Climate change

The education for sustainability teachers and students really want

Teachers and young people want their schools to be leaders in sustainability, write Lynda Dunlop and Elizabeth Rushton, and our manifesto can make that happen

Teachers and young people want their schools to be leaders in sustainability, write Lynda Dunlop and Elizabeth Rushton, and our manifesto can make that happen

5 Nov 2021, 5:00

As world leaders meet for COP26 in Glasgow to discuss the actions to meet the goals of the Paris climate agreement, we know education has a key role to play in creating more sustainable futures. But it can often be difficult for students and teachers to make the space and time to question the systems and structures that promote unsustainable living.

We have been working with partners and over 200 teachers and young people over the past year. Our aim has been to find out what role they see education playing in helping to achieve environmental sustainability, and to identify priority actions for the sector itself.

On Monday, we launched a Manifesto for Education for Environmental Sustainability based on their ideas and perspectives. The manifesto calls for action in the classroom, the school, community and at policy level to achieve education for environmental sustainability for all.

The first step to enabling action is to remove barriers. According to our participants, these presently include limited funding, curriculum and exam pressures, and lack of recognition for work on environmental sustainability.

The teachers and young people we spoke with see sustainability as a process of care and repair of the environment, dealing with social and environmental injustices and prioritising future generations.

Sadly, they see little space for it within the secondary school curriculum. As one astute young participant commented, “Curriculum education is very limited in terms of environmental sustainability. The onus is often put on teachers or senior students to lead clubs to hone outside interest. Right now,” she added, “we tend to only learn the theory about climate change and environment, confined to classes like geography and science.”

Young people and teachers want greater knowledge to inform their actions

And, perhaps worse still, they don’t believe environmental sustainability is valued in broader educational decision-making and accountability regimes. A teacher participant summed it up well: “Sustainability needs to be a ‘must’… and, at the moment, it isn’t an inspection must! Even in Scotland, where sustainability is part of teacher ed.’

But while some participants were critical of accountability systems, they saw them as influential in determining what happens within schools. By and large, their frustration was that they saw curriculum, assessment and inspection as places where sustainability could and should be valued.

However, our participants weren’t reliant on external forces to motivate them. They had plenty of ideas for action up and down the education system, which inform the 2021 BERA research commission manifesto.

In class, students and teachers wanted more time and space to learn about climate change and environmental sustainability across the curriculum, with professional development for teachers and sustainable practices implemented. That is, they want teaching and learning for sustainability.

At the whole-school level, teachers and young people call for greater leadership in sustainability. They want actions for sustainability within schools to be tracked and rewarded, and see student voice and agency as integral to making sustainable decisions on purchasing, transport and estates.
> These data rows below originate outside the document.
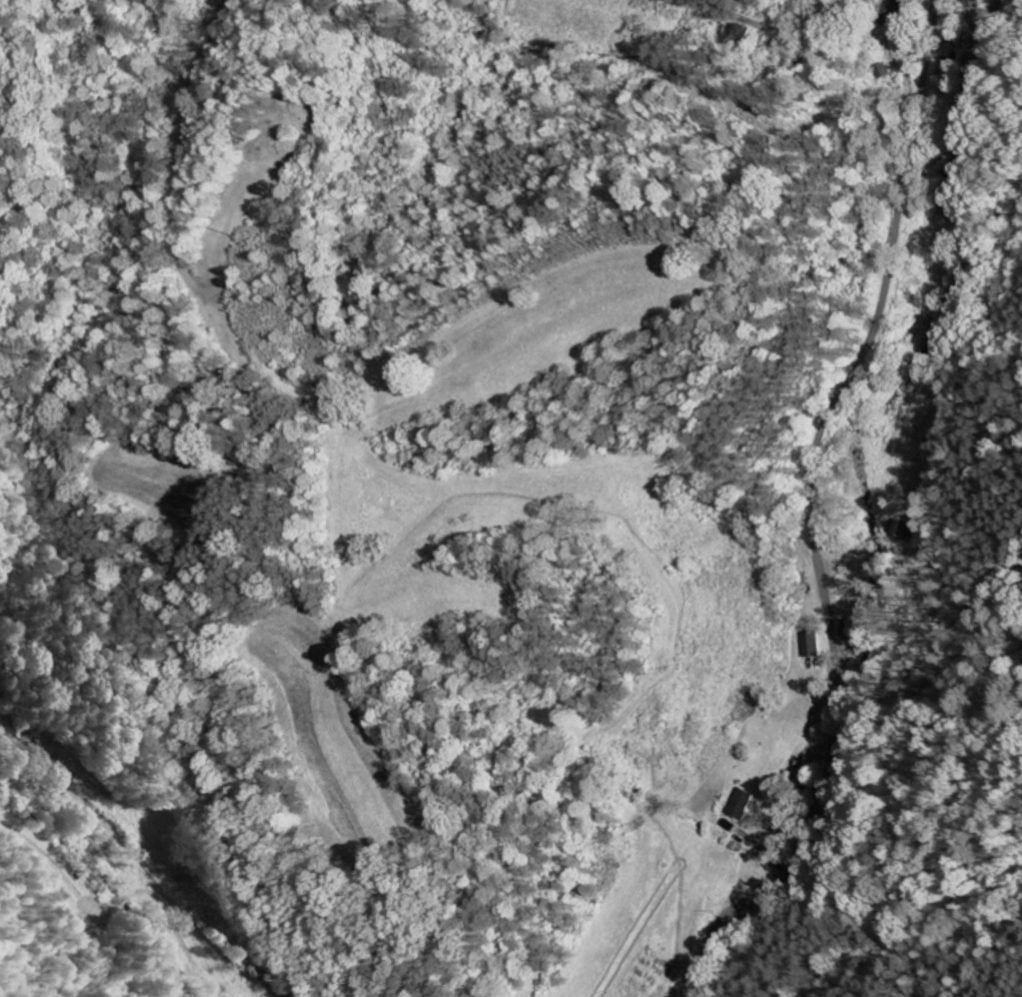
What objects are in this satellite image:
road: (753, 24)
road: (809, 518)
building: (807, 644)
building: (737, 804)
road: (130, 833)

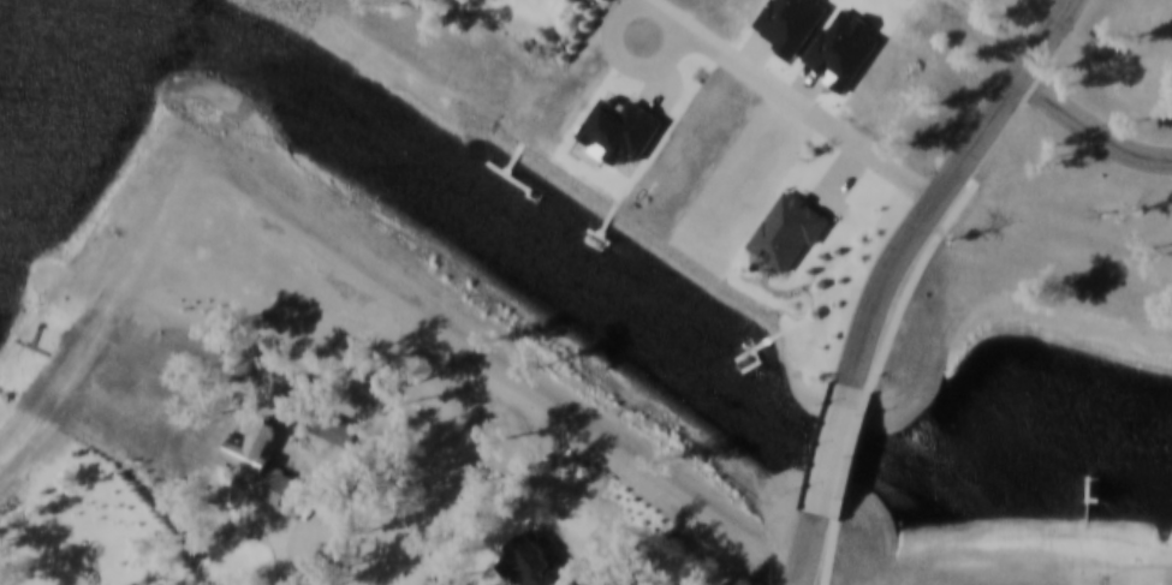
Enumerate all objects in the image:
road: (637, 18)
road: (794, 99)
road: (1092, 129)
road: (841, 178)
road: (946, 182)
building: (791, 233)
road: (925, 262)
building: (334, 430)
road: (834, 448)
road: (856, 454)
building: (270, 472)
road: (280, 548)
road: (806, 548)
road: (832, 551)
building: (535, 565)
building: (440, 582)

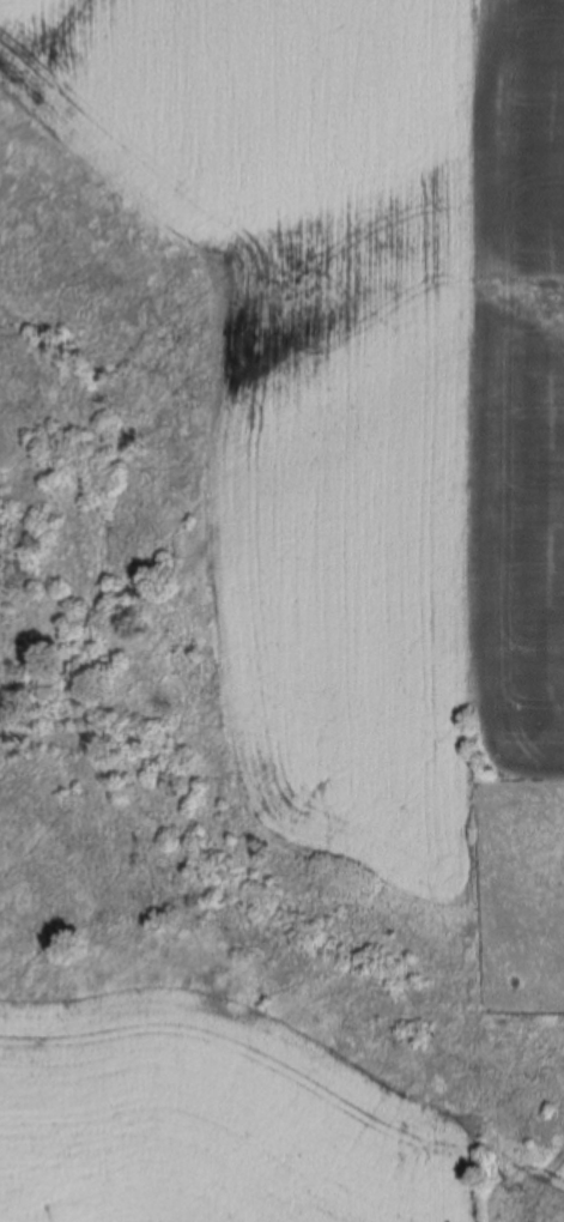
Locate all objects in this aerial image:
crop: (363, 369)
crop: (521, 885)
crop: (228, 1127)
They also want to gain credit for the sustainability work they do in the wider community, which currently tends to go unrecognised. The idea of a no-cost, externally accredited award for sustainability for students and teachers was particularly popular. And conversely, they want their schools to act as local hubs where people from across the community can take part in and lead education and activities and build networks for environmental action.

Finally, at the policy level, they call for a co-ordinated review of the secondary school curriculum. Its aim: to identify ways to foreground and value sustainability regardless of the subjects students elect to study. Importantly, they want to work with policy makers to identify ways that sustainability can feature in existing accountability regimes and policies. They see collective, equitable action as essential to positive problem-solving.

The process of developing this manifesto has highlighted a key problem: that education for environmental sustainability is currently limited by choice, of subject and of school. Instead, young people and teachers alike want greater breadth and depth of knowledge to inform their actions.

And for that, sustainability needs to be more than an add-on, but a core value and objective of every part of our education system.